Um outro elemento que depois de 50 anos surge com claridade no quadro social desta tragédia é que somos muitos. E JKF foi muita coisa, como descobrem esses Estados Unidos mais decepcionados consigo mesmos. Kennedy era um aventureiro sexual, acostumado a viver em mundos diversos e contraditórios. Por isso, talvez, ele tenha conseguido evitar uma guerra termonuclear a partir da crise cubana, como diz de modo explicito o premier da União Soviética, Nikita Khushchev, nas suas memórias. Ali, o russo relata os esforços dos irmãos Robert e John Kennedy no sentido de evitar o pior, diante de um Fidel Castro muito justificadamente irritado e inflexível, porque para ele era óbvio que Cuba estava sendo usada como um teste para os Estados Unidos no grande confronto com a União Soviética.

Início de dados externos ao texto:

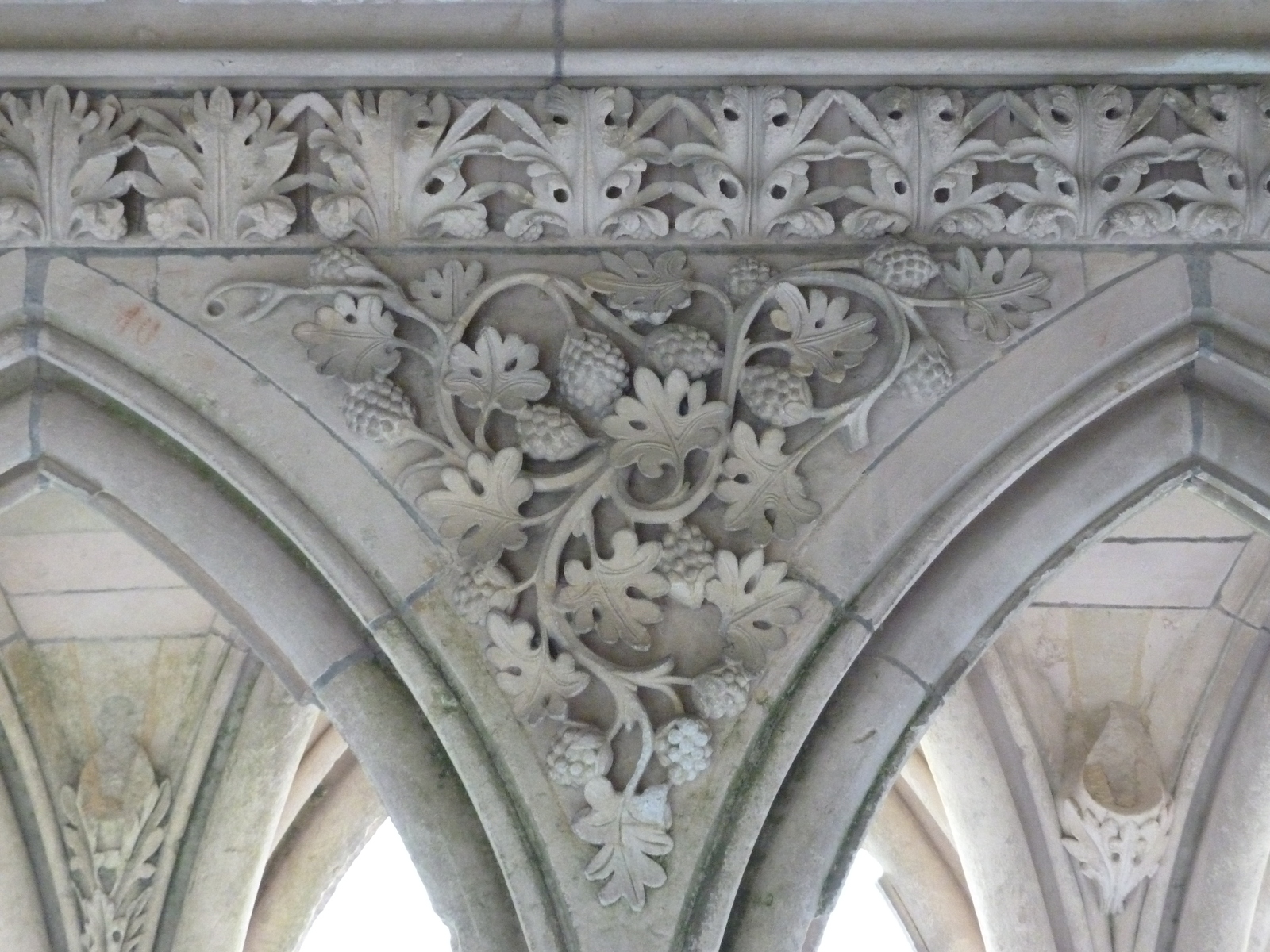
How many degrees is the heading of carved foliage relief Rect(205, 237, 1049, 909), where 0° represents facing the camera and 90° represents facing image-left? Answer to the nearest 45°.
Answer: approximately 0°

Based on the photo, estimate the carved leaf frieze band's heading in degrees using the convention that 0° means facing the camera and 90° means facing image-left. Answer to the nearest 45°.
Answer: approximately 0°

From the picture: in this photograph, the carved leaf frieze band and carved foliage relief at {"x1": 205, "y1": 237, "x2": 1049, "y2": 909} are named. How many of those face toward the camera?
2
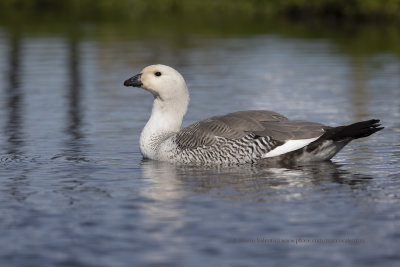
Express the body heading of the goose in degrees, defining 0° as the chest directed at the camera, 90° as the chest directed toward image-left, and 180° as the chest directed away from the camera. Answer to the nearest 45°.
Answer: approximately 90°
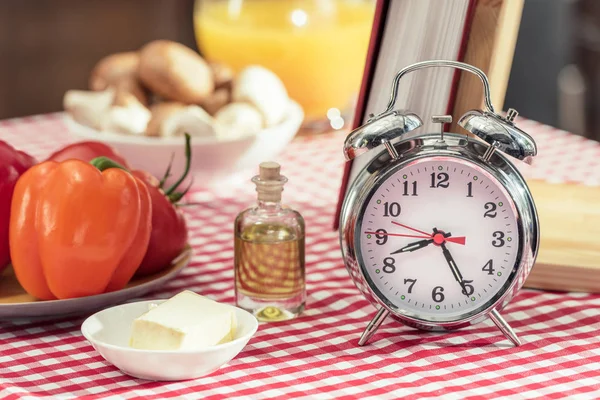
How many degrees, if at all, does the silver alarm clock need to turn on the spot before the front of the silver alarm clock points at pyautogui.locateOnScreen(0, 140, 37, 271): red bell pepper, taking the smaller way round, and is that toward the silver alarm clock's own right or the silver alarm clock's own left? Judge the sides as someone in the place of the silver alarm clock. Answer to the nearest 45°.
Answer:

A imagem de Kennedy como a de outros heróis americanos tem sido reavaliada com mais parcimônia e realismo. Afinal, ele foi um líder contra o bom e hoje velho e caduco comunismo, e foi no seu governo que a Guerra do Vietnã começou. Mas não se pode esquecer do seu papel como deflagrador do movimento dos Direitos Civis nuns Estados Unidos segregados.
Como seria o mundo sem um Kennedy é um exercício equivalente a imaginar um Brasil sem o suicídio de Vargas, a renúncia de Jânio e o golpe militar. Ou, o Lulopetismo e figuras como José Dirceu, que comandou o Brasil como o capitão do time do governo Lula e hoje comanda uma cela na Papuda.